Published in the Nikkei Asian Review 18/5/2016
Earlier this month the White House announced that U.S. President Barack Obama will visit the Hiroshima Peace Park after the G7 summit, due to be held at Iseshima, Japan, at the end of May. He will thus become the first U.S. president to visit “ground zero” in the city that suffered the world’s first atomic bombing.
The idea is well-intentioned. The sight of Obama and Japanese Prime Minister Shinzo Abe paying their respects together at Hiroshima’s atom bomb memorial would demonstrate the closeness of the U.S.-Japan alliance, and the ability of former enemies to bury the hatchet.
Yet good intentions do not always lead to good outcomes. There are hidden complications in the visit that could accentuate the differences between the two countries and even damage the dynamics of regional security.
Whatever fine words are spoken, Obama is unlikely to apologize for the destruction of Hiroshima and Nagasaki. The superpower status of the U.S. insulates it from any such requirement, and the American public would probably interpret any apology as a sign of weakness on Obama’s part.
The gap between how Americans and Japanese view the issue has shrunk in recent years, but remains vast. According to a 2015 survey by Pew Research Center, only 14% of Japanese believe the atomic bombings were justified, against 56% of Americans.
The stark difference in position between victors and vanquished 70 years on was highlighted by John Kerry’s preliminary visit to Hiroshima in early April; he laid a wreath, but was careful not to bow or lower his head. In contrast Abe felt obliged to make a series of apologies in 2015 – to Southeast Asian countries, the U.S. Congress, China, Allied prisoners of war, and women used as prostitutes by the Imperial Japanese Army.
While in Hiroshima, Kerry took the opportunity to appeal for a world free of nuclear weapons, which raises another set of problems. Nobody can fail to be moved by the scenes of horror documented at the memorial halls of Hiroshima and Nagasaki and many visitors add their names to the petitions calling for the abolition of nuclear weapons. Yet there is hypocrisy on all sides in such “privileging” of nuclear weapons over conventional methods of mass killing. The firebombing of Tokyo on one night in March 1945 is estimated to have killed some 90,000 civilians, a larger death toll than at Nagasaki.
Furthermore, nuclear weapons were vital to the West’s victory in the Cold War over a Soviet Union that had overwhelming superiority in conventional forces in Europe. Japan also sheltered under the U.S. nuclear umbrella and was able to devote itself to economic growth in safety while maintaining an official stance of virtuous pacifism.
LIFE ON PLANET TRUMP
Another U.S. politician has a radically different take on the issue. In a recent interview with the New York Times, presumptive Republican presidential nominee Donald Trump called for Japan and South Korea to take responsibility for their own security and develop their own nuclear deterrents.

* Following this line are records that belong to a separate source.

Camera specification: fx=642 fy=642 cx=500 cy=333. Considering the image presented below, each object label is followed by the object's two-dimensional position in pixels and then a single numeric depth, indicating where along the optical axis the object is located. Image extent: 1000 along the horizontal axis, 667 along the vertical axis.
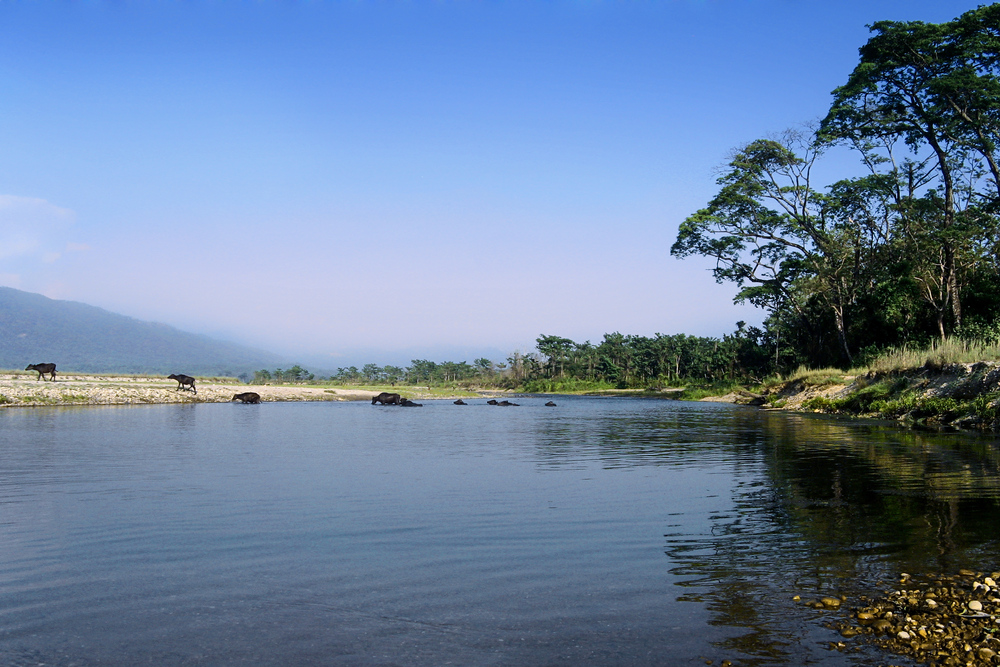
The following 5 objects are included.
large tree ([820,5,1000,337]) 34.44
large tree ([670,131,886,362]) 45.62
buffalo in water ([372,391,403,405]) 49.53
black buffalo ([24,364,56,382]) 47.04
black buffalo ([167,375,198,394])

Trump’s comments were met with a frosty silence in Tokyo, but the fact remains that Japan has three nuclear states – China, Russia and North Korea – as neighbours and has not a hope of matching the first two in conventional forces. If Japan ever finds itself on Planet Trump or anywhere similar, it would need the nuclear option regardless of Hiroshima and all it stands for.
The more likely scenario is that the U.S. “pivot to Asia” remains intact, in which case the role of Japan will be crucial. Here, too, the symbolism of Hiroshima could well prove counterproductive. A quarter century after the Cold War ended, Abe has become the first Japanese leader to embark upon the essential but highly controversial task of reconfiguring the U.S.-imposed pacifist constitution and enabling Japan to make alliances and protect its interests like other nations.
Japan’s intelligentsia, particularly the older generation, are bitterly opposed, and public opinion is divided. A year ago, there were large demonstrations against new laws that enable Japanese forces to operate overseas under tightly defined circumstances. Now more of the public supports these laws than opposes them, but Abe had to expend much political capital. The Obama trip and associated media hoopla are likely to empower the pacifists and hinder the Japanese prime minister in his delicate project of persuasion.
Obama’s presidency opened with the award of the Nobel Peace Prize and a visit to Hiroshima might be considered a fitting finale. But the greater test of his legacy in East Asia will be the balance of power he leaves behind and the maturity of the all-important alliance between the U.S. and Japan. Clear support for Abe’s efforts to build a more active role for Japan would be much more constructive than feel-good photo opportunities at the Hiroshima Peace Park.